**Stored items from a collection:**

*** Begin section ***

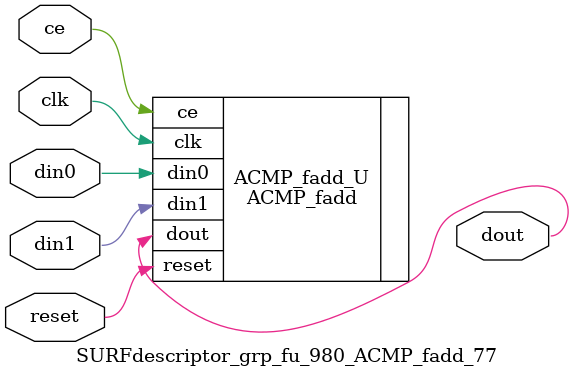
<source format=v>

`timescale 1 ns / 1 ps
module SURFdescriptor_grp_fu_980_ACMP_fadd_77(
    clk,
    reset,
    ce,
    din0,
    din1,
    dout);

parameter ID = 32'd1;
parameter NUM_STAGE = 32'd1;
parameter din0_WIDTH = 32'd1;
parameter din1_WIDTH = 32'd1;
parameter dout_WIDTH = 32'd1;
input clk;
input reset;
input ce;
input[din0_WIDTH - 1:0] din0;
input[din1_WIDTH - 1:0] din1;
output[dout_WIDTH - 1:0] dout;



ACMP_fadd #(
.ID( ID ),
.NUM_STAGE( 4 ),
.din0_WIDTH( din0_WIDTH ),
.din1_WIDTH( din1_WIDTH ),
.dout_WIDTH( dout_WIDTH ))
ACMP_fadd_U(
    .clk( clk ),
    .reset( reset ),
    .ce( ce ),
    .din0( din0 ),
    .din1( din1 ),
    .dout( dout ));

endmodule

</source>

*** End section ***

**DIRECTIONS:** Only the pictures are to be left out, and all of the data must otherwise be transcribed exactly.

**RESULT OF THIS EXERCISE:**
<source format=v>

`timescale 1 ns / 1 ps
module SURFdescriptor_grp_fu_980_ACMP_fadd_77(
    clk,
    reset,
    ce,
    din0,
    din1,
    dout);

parameter ID = 32'd1;
parameter NUM_STAGE = 32'd1;
parameter din0_WIDTH = 32'd1;
parameter din1_WIDTH = 32'd1;
parameter dout_WIDTH = 32'd1;
input clk;
input reset;
input ce;
input[din0_WIDTH - 1:0] din0;
input[din1_WIDTH - 1:0] din1;
output[dout_WIDTH - 1:0] dout;



ACMP_fadd #(
.ID( ID ),
.NUM_STAGE( 4 ),
.din0_WIDTH( din0_WIDTH ),
.din1_WIDTH( din1_WIDTH ),
.dout_WIDTH( dout_WIDTH ))
ACMP_fadd_U(
    .clk( clk ),
    .reset( reset ),
    .ce( ce ),
    .din0( din0 ),
    .din1( din1 ),
    .dout( dout ));

endmodule

</source>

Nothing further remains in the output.